(EXCERPT PROVIDED begins)
Reflections on Risk and Risk Taking

Feb 16, 2023

As we enter a new year and reflect on a rather tumultuous 2022, we feel compelled to discuss the topic of prudent risk taking. It seems as if we went from a period where it was easy to make money to one where it was very difficult – even the “safe” investments, such as bonds, didn’t work. We think it is important to explain that the markets work like a pendulum, swinging from excessive risk taking to excessive risk avoidance.

One would like to think markets are efficient, but as long as emotions are at play, the swinging pendulum of greed and fear will stay in motion

The saga of FTX is a great case study on excessive risk taking. We won’t go into the details of the debacle, but we can use this as an example of common investor behavior. This is nothing new – manias and bubbles go back hundreds of years. Just Google “Tulip Mania” and you will see the same story of excessive risk taking, just a different asset (not to be confused with “Tulip Time,” for our Holland, MI friends out there).

Great companies can still be bad investments if you invest with the masses during a bubble.
(EXCERPT PROVIDED ends)
(DATASET EXCERPT begins)
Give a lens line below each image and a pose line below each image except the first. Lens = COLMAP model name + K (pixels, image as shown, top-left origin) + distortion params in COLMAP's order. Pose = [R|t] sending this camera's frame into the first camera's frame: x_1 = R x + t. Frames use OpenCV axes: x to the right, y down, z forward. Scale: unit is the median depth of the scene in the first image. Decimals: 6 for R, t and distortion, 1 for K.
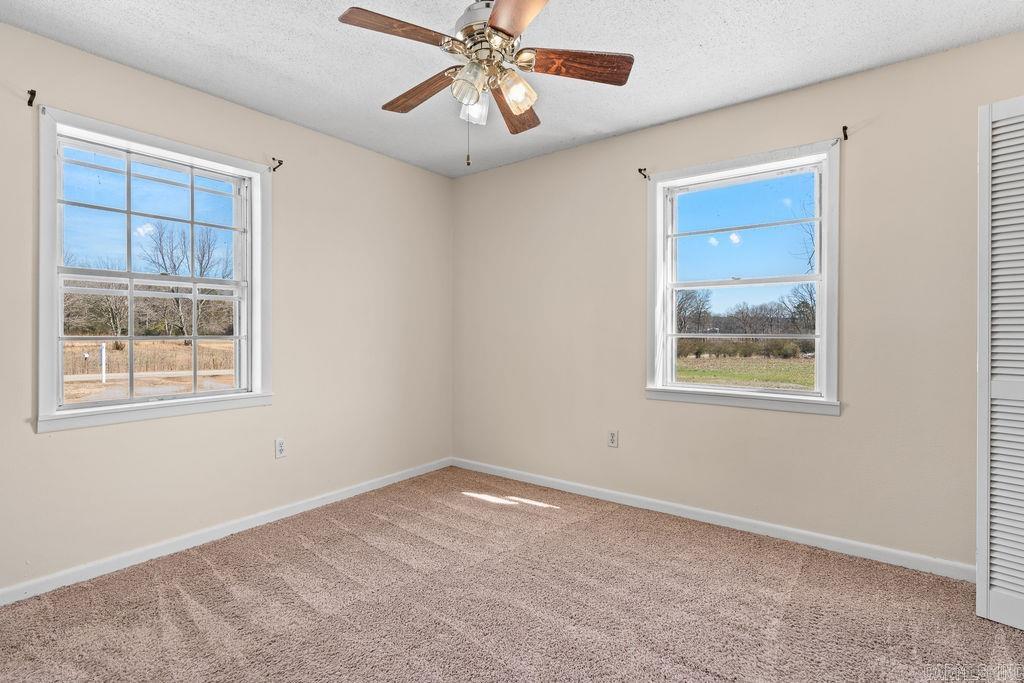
(DATASET EXCERPT ends)
### WORK TASK A
Using the piece on risk taking above, decide whether each statement agrees with it. Answer yes or no for each, quoting the words that decide it.
(i) Bonds held up well as safe investments during 2022.
(ii) Markets are compared to a pendulum.
(iii) Manias and bubbles are presented as a recent development.
### WORK TASK B
Answer these questions from the piece on risk taking, marking each answer like its question.
(i) What date does the piece carry?
(ii) Whose saga does it call a great case study on excessive risk taking?
(iii) What term does it tell readers to search for to see the same story with a different asset?

### RESULT A
(i) No: "even the “safe” investments, such as bonds, didn’t work."
(ii) Yes: "the markets work like a pendulum, swinging from excessive risk taking to excessive risk avoidance."
(iii) No: "This is nothing new – manias and bubbles go back hundreds of years."

### RESULT B
(i) Feb 16, 2023
(ii) FTX
(iii) “Tulip Mania”